I hope to get back to you soon on this. Currently we are seeking other sorts of code review, so we are not quite ready yet.

sbassett changed the task status from Open to Stalled.Apr 19 2019, 1:46 PM

So I guess this isn't quite ready for a security review given previous comment, but some thoughts

  • Weird how basically every line of the css file has a style-lint disable line
  • Its weird that there is a method named setConfigData whose job is to get config data
  • "ext.formWizard.js" line 395 [and several other places] - targetRootName + $( '#subpage-name' ).val(); - may want to consider having mw- prefixing id names if you want to make sure that users can't create elements with a conflicting id.
  • "ext.formWizard.js" line 407 - using window.location.replace() is a bit odd, as i don't think you'd want to get rid of the entry in the history list.
  • ext.formWizard.js" line 433 - i18n message formwizard-subpage-request-text need to be html escaped
  • What about more than one formwizard on a single page, how would each have its own separate config?
  • Special:FormWizard should either be fixed or removed.
  • getRapidGrantsProbox() seems like deadcode should probably be removed
  • Be nice if extension did some content-modely stuff on server side to enforce that the json config files were valid.
Bawolff removed Bawolff as the assignee of this task.May 10 2019, 10:46 PM

@Bawolff-alt, @sbassett After the previous comments, the following have been done:

Its weird that there is a method named setConfigData whose job is to get config data (resolved)

"ext.formWizard.js" line 395 [and several other places] - targetRootName + $( '#subpage-name' ).val(); - may want to consider having mw- prefixing id names if you want to make sure that users can't create elements with a conflicting id. (resolved)

"ext.formWizard.js" line 407 - using window.location.replace() is a bit odd, as i don't think you'd want to get rid of the entry in the history list. ( Resolved using window.location.assign() )

ext.formWizard.js" line 433 - i18n message formwizard-subpage-request-text need to be html escaped (resolved)

What about more than one formwizard on a single page, how would each have its own separate config? (WONTFIX) - TODO

Special:FormWizard should either be fixed or removed. (resolved)

getRapidGrantsProbox() seems like deadcode should probably be removed (resolved)

Be nice if extension did some content-modely stuff on server side to enforce that the json config files were valid.

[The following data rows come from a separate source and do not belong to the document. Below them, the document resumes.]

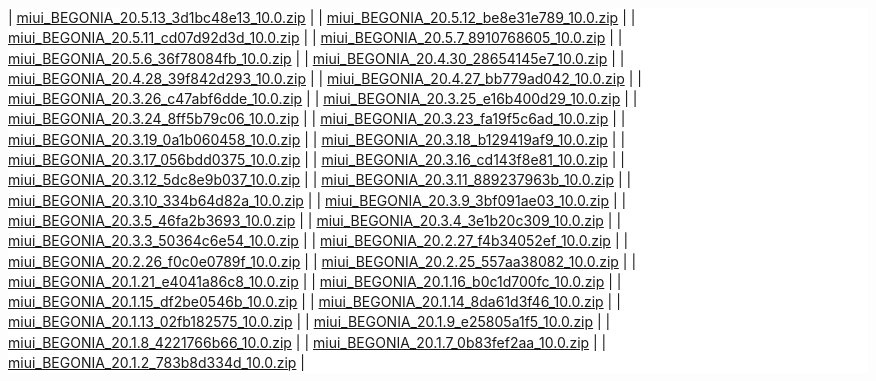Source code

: | [miui_BEGONIA_20.5.13_3d1bc48e13_10.0.zip](https://hugeota.d.miui.com/20.5.13/miui_BEGONIA_20.5.13_3d1bc48e13_10.0.zip)    |
| [miui_BEGONIA_20.5.12_be8e31e789_10.0.zip](https://hugeota.d.miui.com/20.5.12/miui_BEGONIA_20.5.12_be8e31e789_10.0.zip)    |
| [miui_BEGONIA_20.5.11_cd07d92d3d_10.0.zip](https://hugeota.d.miui.com/20.5.11/miui_BEGONIA_20.5.11_cd07d92d3d_10.0.zip)    |
| [miui_BEGONIA_20.5.7_8910768605_10.0.zip](https://hugeota.d.miui.com/20.5.7/miui_BEGONIA_20.5.7_8910768605_10.0.zip)    |
| [miui_BEGONIA_20.5.6_36f78084fb_10.0.zip](https://hugeota.d.miui.com/20.5.6/miui_BEGONIA_20.5.6_36f78084fb_10.0.zip)    |
| [miui_BEGONIA_20.4.30_28654145e7_10.0.zip](https://hugeota.d.miui.com/20.4.30/miui_BEGONIA_20.4.30_28654145e7_10.0.zip)    |
| [miui_BEGONIA_20.4.28_39f842d293_10.0.zip](https://hugeota.d.miui.com/20.4.28/miui_BEGONIA_20.4.28_39f842d293_10.0.zip)    |
| [miui_BEGONIA_20.4.27_bb779ad042_10.0.zip](https://hugeota.d.miui.com/20.4.27/miui_BEGONIA_20.4.27_bb779ad042_10.0.zip)    |
| [miui_BEGONIA_20.3.26_c47abf6dde_10.0.zip](https://hugeota.d.miui.com/20.3.26/miui_BEGONIA_20.3.26_c47abf6dde_10.0.zip)    |
| [miui_BEGONIA_20.3.25_e16b400d29_10.0.zip](https://hugeota.d.miui.com/20.3.25/miui_BEGONIA_20.3.25_e16b400d29_10.0.zip)    |
| [miui_BEGONIA_20.3.24_8ff5b79c06_10.0.zip](https://hugeota.d.miui.com/20.3.24/miui_BEGONIA_20.3.24_8ff5b79c06_10.0.zip)    |
| [miui_BEGONIA_20.3.23_fa19f5c6ad_10.0.zip](https://hugeota.d.miui.com/20.3.23/miui_BEGONIA_20.3.23_fa19f5c6ad_10.0.zip)    |
| [miui_BEGONIA_20.3.19_0a1b060458_10.0.zip](https://hugeota.d.miui.com/20.3.19/miui_BEGONIA_20.3.19_0a1b060458_10.0.zip)    |
| [miui_BEGONIA_20.3.18_b129419af9_10.0.zip](https://hugeota.d.miui.com/20.3.18/miui_BEGONIA_20.3.18_b129419af9_10.0.zip)    |
| [miui_BEGONIA_20.3.17_056bdd0375_10.0.zip](https://hugeota.d.miui.com/20.3.17/miui_BEGONIA_20.3.17_056bdd0375_10.0.zip)    |
| [miui_BEGONIA_20.3.16_cd143f8e81_10.0.zip](https://hugeota.d.miui.com/20.3.16/miui_BEGONIA_20.3.16_cd143f8e81_10.0.zip)    |
| [miui_BEGONIA_20.3.12_5dc8e9b037_10.0.zip](https://hugeota.d.miui.com/20.3.12/miui_BEGONIA_20.3.12_5dc8e9b037_10.0.zip)    |
| [miui_BEGONIA_20.3.11_889237963b_10.0.zip](https://hugeota.d.miui.com/20.3.11/miui_BEGONIA_20.3.11_889237963b_10.0.zip)    |
| [miui_BEGONIA_20.3.10_334b64d82a_10.0.zip](https://hugeota.d.miui.com/20.3.10/miui_BEGONIA_20.3.10_334b64d82a_10.0.zip)    |
| [miui_BEGONIA_20.3.9_3bf091ae03_10.0.zip](https://hugeota.d.miui.com/20.3.9/miui_BEGONIA_20.3.9_3bf091ae03_10.0.zip)    |
| [miui_BEGONIA_20.3.5_46fa2b3693_10.0.zip](https://hugeota.d.miui.com/20.3.5/miui_BEGONIA_20.3.5_46fa2b3693_10.0.zip)    |
| [miui_BEGONIA_20.3.4_3e1b20c309_10.0.zip](https://hugeota.d.miui.com/20.3.4/miui_BEGONIA_20.3.4_3e1b20c309_10.0.zip)    |
| [miui_BEGONIA_20.3.3_50364c6e54_10.0.zip](https://hugeota.d.miui.com/20.3.3/miui_BEGONIA_20.3.3_50364c6e54_10.0.zip)    |
| [miui_BEGONIA_20.2.27_f4b34052ef_10.0.zip](https://hugeota.d.miui.com/20.2.27/miui_BEGONIA_20.2.27_f4b34052ef_10.0.zip)    |
| [miui_BEGONIA_20.2.26_f0c0e0789f_10.0.zip](https://hugeota.d.miui.com/20.2.26/miui_BEGONIA_20.2.26_f0c0e0789f_10.0.zip)    |
| [miui_BEGONIA_20.2.25_557aa38082_10.0.zip](https://hugeota.d.miui.com/20.2.25/miui_BEGONIA_20.2.25_557aa38082_10.0.zip)    |
| [miui_BEGONIA_20.1.21_e4041a86c8_10.0.zip](https://hugeota.d.miui.com/20.1.21/miui_BEGONIA_20.1.21_e4041a86c8_10.0.zip)    |
| [miui_BEGONIA_20.1.16_b0c1d700fc_10.0.zip](https://hugeota.d.miui.com/20.1.16/miui_BEGONIA_20.1.16_b0c1d700fc_10.0.zip)    |
| [miui_BEGONIA_20.1.15_df2be0546b_10.0.zip](https://hugeota.d.miui.com/20.1.15/miui_BEGONIA_20.1.15_df2be0546b_10.0.zip)    |
| [miui_BEGONIA_20.1.14_8da61d3f46_10.0.zip](https://hugeota.d.miui.com/20.1.14/miui_BEGONIA_20.1.14_8da61d3f46_10.0.zip)    |
| [miui_BEGONIA_20.1.13_02fb182575_10.0.zip](https://hugeota.d.miui.com/20.1.13/miui_BEGONIA_20.1.13_02fb182575_10.0.zip)    |
| [miui_BEGONIA_20.1.9_e25805a1f5_10.0.zip](https://hugeota.d.miui.com/20.1.9/miui_BEGONIA_20.1.9_e25805a1f5_10.0.zip)    |
| [miui_BEGONIA_20.1.8_4221766b66_10.0.zip](https://hugeota.d.miui.com/20.1.8/miui_BEGONIA_20.1.8_4221766b66_10.0.zip)    |
| [miui_BEGONIA_20.1.7_0b83fef2aa_10.0.zip](https://hugeota.d.miui.com/20.1.7/miui_BEGONIA_20.1.7_0b83fef2aa_10.0.zip)    |
| [miui_BEGONIA_20.1.2_783b8d334d_10.0.zip](https://hugeota.d.miui.com/20.1.2/miui_BEGONIA_20.1.2_783b8d334d_10.0.zip)    |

TODO

The following have not been addressed yet for the following reasons

Weird how basically every line of the css file has a style-lint disable line

This was inserted to disable some styles (disable-next-line selector-class-pattern) which are seen by stylelint as errors if these comments were absent(Tests fail without comments - even though comments don't affect code)

sbassett reassigned this task from Bawolff-alt to Bawolff.Jun 12 2019, 6:30 PM

So yeah, I guess this counts as passes security review as none of those issues were security related. May need additional security review if the extension changes significantly. Should still get approval from Rel engineering before deploy.

Bawolff removed Bawolff as the assignee of this task.Jun 25 2019, 2:18 PM
sbassett closed this task as Resolved.Jun 25 2019, 5:18 PM
sbassett claimed this task.

Resolving for now, can re-open if more issues surface.